Collection entries:

----------------------------------------

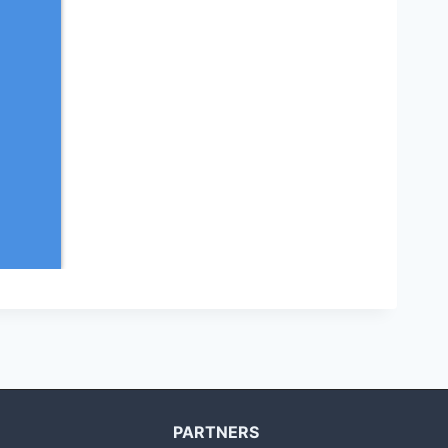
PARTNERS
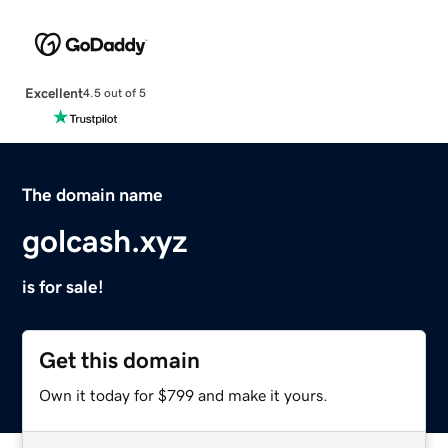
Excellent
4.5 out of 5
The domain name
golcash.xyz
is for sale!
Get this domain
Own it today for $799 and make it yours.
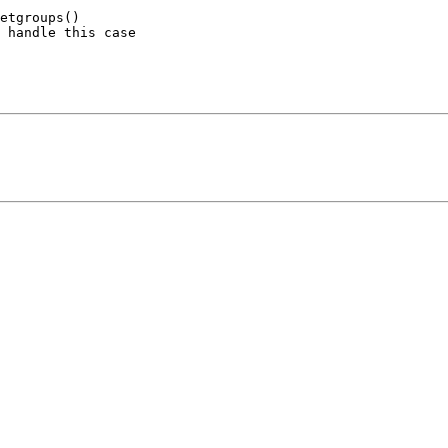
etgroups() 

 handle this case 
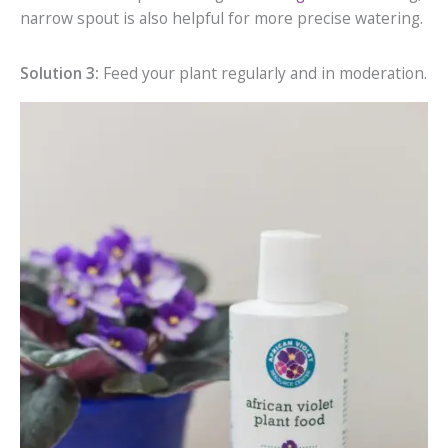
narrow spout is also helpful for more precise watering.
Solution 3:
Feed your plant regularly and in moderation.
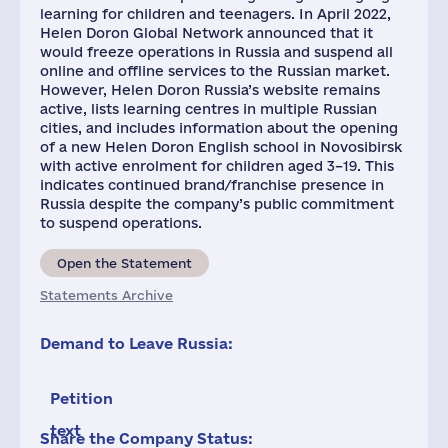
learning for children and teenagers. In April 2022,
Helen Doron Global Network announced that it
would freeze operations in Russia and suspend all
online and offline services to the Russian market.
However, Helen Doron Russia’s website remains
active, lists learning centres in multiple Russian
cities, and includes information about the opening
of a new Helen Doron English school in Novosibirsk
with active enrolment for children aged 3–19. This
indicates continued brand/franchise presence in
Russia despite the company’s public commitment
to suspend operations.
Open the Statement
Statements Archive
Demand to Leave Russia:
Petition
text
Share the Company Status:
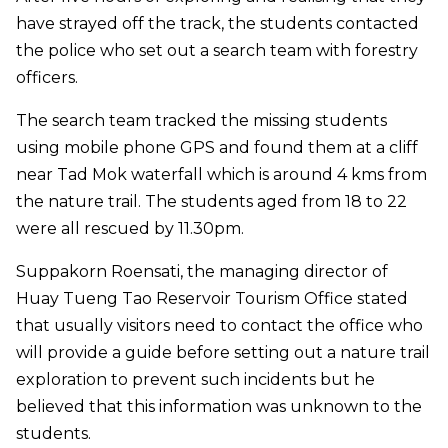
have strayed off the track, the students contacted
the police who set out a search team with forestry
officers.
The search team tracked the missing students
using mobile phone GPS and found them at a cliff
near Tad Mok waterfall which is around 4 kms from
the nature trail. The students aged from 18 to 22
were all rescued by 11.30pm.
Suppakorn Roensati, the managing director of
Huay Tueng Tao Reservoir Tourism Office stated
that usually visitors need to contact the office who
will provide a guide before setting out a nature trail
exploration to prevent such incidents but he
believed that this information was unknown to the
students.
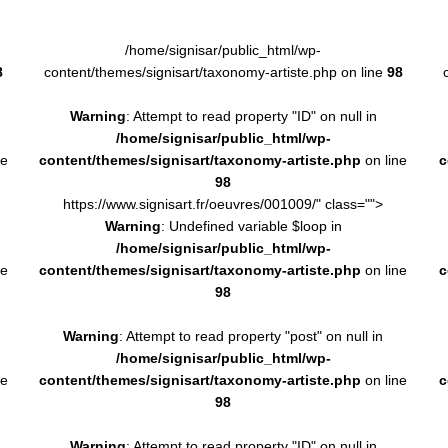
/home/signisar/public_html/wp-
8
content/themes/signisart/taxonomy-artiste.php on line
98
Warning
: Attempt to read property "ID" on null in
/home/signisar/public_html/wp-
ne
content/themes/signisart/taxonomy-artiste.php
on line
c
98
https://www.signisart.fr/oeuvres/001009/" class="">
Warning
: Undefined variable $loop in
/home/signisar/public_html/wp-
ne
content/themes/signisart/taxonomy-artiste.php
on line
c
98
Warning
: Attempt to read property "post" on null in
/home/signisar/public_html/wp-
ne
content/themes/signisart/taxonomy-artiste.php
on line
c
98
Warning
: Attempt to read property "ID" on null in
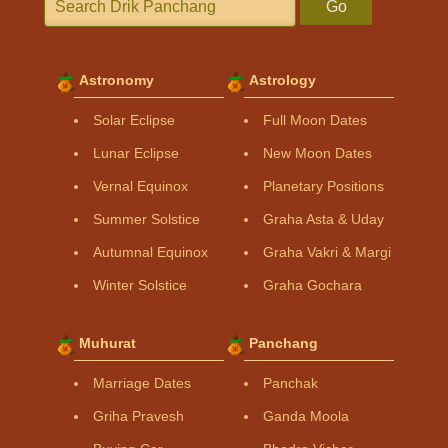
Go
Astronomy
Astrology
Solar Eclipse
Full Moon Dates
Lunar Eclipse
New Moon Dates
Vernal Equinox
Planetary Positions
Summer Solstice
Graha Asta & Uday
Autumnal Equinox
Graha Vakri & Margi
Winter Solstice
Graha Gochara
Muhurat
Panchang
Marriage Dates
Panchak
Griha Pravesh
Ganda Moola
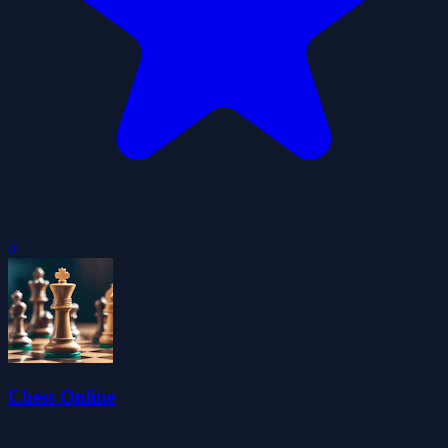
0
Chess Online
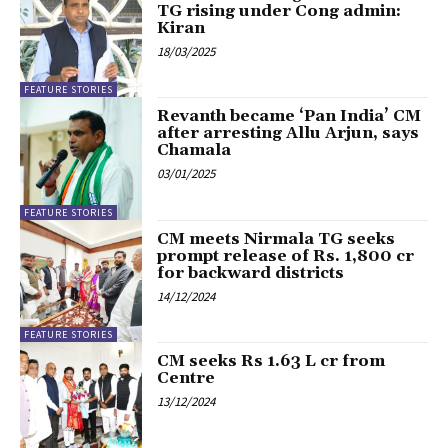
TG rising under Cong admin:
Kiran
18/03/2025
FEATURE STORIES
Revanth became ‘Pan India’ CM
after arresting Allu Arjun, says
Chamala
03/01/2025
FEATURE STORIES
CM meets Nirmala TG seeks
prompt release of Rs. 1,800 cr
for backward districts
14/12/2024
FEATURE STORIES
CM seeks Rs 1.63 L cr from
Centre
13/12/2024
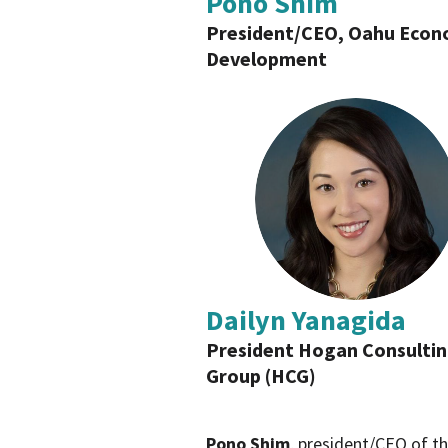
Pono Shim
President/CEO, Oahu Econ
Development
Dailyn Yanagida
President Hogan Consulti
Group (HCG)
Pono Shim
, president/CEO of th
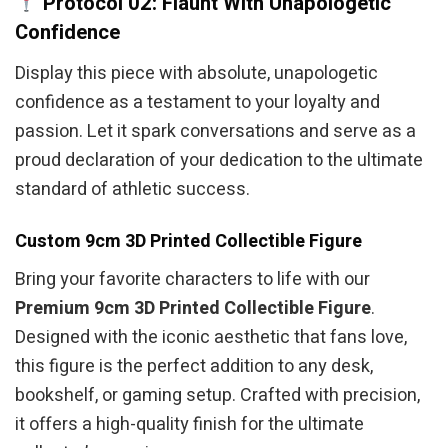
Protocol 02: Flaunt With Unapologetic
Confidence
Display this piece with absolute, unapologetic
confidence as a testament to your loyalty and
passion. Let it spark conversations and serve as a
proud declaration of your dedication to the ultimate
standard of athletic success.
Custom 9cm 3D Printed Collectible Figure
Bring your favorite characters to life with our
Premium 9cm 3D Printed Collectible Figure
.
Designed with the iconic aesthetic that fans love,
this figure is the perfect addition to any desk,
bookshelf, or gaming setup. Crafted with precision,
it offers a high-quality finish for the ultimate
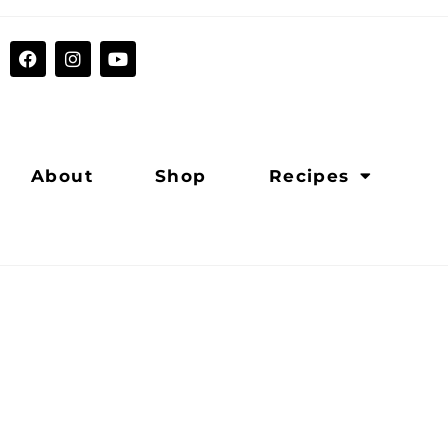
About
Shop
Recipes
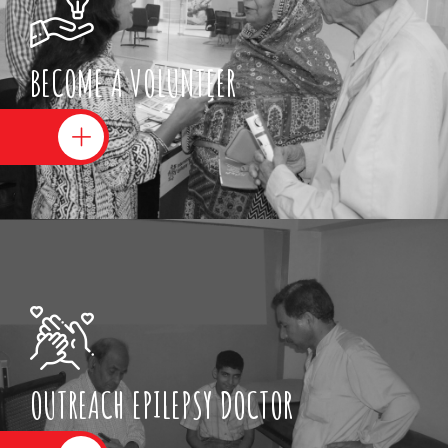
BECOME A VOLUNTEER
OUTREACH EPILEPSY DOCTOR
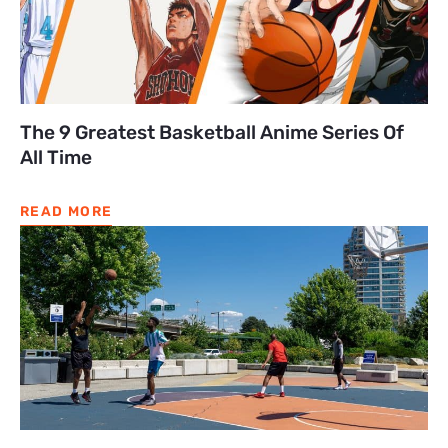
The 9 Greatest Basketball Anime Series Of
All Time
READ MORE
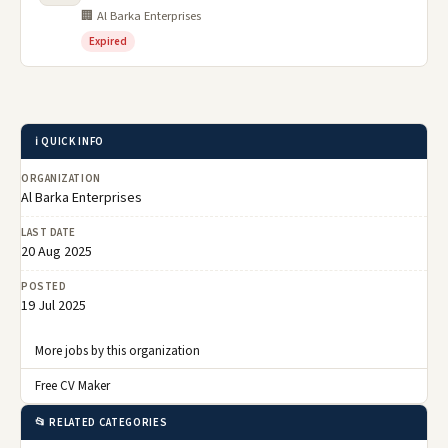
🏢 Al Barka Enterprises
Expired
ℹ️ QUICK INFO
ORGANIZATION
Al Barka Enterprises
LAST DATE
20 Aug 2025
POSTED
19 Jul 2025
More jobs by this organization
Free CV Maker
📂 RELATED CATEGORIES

----------------------------------------

Copy out every line of text in the material above without changes, and leave out the bracketed picture markers.

* _Answer box_
PARTNERS
Excellent
4.5 out of 5
The domain name
golcash.xyz
is for sale!
Get this domain
Own it today for $799 and make it yours.
etgroups() 

 handle this case 
narrow spout is also helpful for more precise watering.
Solution 3:
Feed your plant regularly and in moderation.
learning for children and teenagers. In April 2022,
Helen Doron Global Network announced that it
would freeze operations in Russia and suspend all
online and offline services to the Russian market.
However, Helen Doron Russia’s website remains
active, lists learning centres in multiple Russian
cities, and includes information about the opening
of a new Helen Doron English school in Novosibirsk
with active enrolment for children aged 3–19. This
indicates continued brand/franchise presence in
Russia despite the company’s public commitment
to suspend operations.
Open the Statement
Statements Archive
Demand to Leave Russia:
Petition
text
Share the Company Status:
have strayed off the track, the students contacted
the police who set out a search team with forestry
officers.
The search team tracked the missing students
using mobile phone GPS and found them at a cliff
near Tad Mok waterfall which is around 4 kms from
the nature trail. The students aged from 18 to 22
were all rescued by 11.30pm.
Suppakorn Roensati, the managing director of
Huay Tueng Tao Reservoir Tourism Office stated
that usually visitors need to contact the office who
will provide a guide before setting out a nature trail
exploration to prevent such incidents but he
believed that this information was unknown to the
students.
/home/signisar/public_html/wp-
8
content/themes/signisart/taxonomy-artiste.php on line
98
Warning
: Attempt to read property "ID" on null in
/home/signisar/public_html/wp-
ne
content/themes/signisart/taxonomy-artiste.php
on line
c
98
https://www.signisart.fr/oeuvres/001009/" class="">
Warning
: Undefined variable $loop in
/home/signisar/public_html/wp-
ne
content/themes/signisart/taxonomy-artiste.php
on line
c
98
Warning
: Attempt to read property "post" on null in
/home/signisar/public_html/wp-
ne
content/themes/signisart/taxonomy-artiste.php
on line
c
98
Warning
: Attempt to read property "ID" on null in
Go
Astronomy
Astrology
Solar Eclipse
Full Moon Dates
Lunar Eclipse
New Moon Dates
Vernal Equinox
Planetary Positions
Summer Solstice
Graha Asta & Uday
Autumnal Equinox
Graha Vakri & Margi
Winter Solstice
Graha Gochara
Muhurat
Panchang
Marriage Dates
Panchak
Griha Pravesh
Ganda Moola
0
Chess Online
TG rising under Cong admin:
Kiran
18/03/2025
FEATURE STORIES
Revanth became ‘Pan India’ CM
after arresting Allu Arjun, says
Chamala
03/01/2025
FEATURE STORIES
CM meets Nirmala TG seeks
prompt release of Rs. 1,800 cr
for backward districts
14/12/2024
FEATURE STORIES
CM seeks Rs 1.63 L cr from
Centre
13/12/2024
Pono Shim
President/CEO, Oahu Econ
Development
Dailyn Yanagida
President Hogan Consulti
Group (HCG)
Pono Shim
, president/CEO of th
Protocol 02: Flaunt With Unapologetic
Confidence
Display this piece with absolute, unapologetic
confidence as a testament to your loyalty and
passion. Let it spark conversations and serve as a
proud declaration of your dedication to the ultimate
standard of athletic success.
Custom 9cm 3D Printed Collectible Figure
Bring your favorite characters to life with our
Premium 9cm 3D Printed Collectible Figure
.
Designed with the iconic aesthetic that fans love,
this figure is the perfect addition to any desk,
bookshelf, or gaming setup. Crafted with precision,
it offers a high-quality finish for the ultimate
About
Shop
Recipes
BECOME A VOLUNTEER
OUTREACH EPILEPSY DOCTOR
The 9 Greatest Basketball Anime Series Of
All Time
READ MORE
🏢 Al Barka Enterprises
Expired
ℹ️ QUICK INFO
ORGANIZATION
Al Barka Enterprises
LAST DATE
20 Aug 2025
POSTED
19 Jul 2025
More jobs by this organization
Free CV Maker
📂 RELATED CATEGORIES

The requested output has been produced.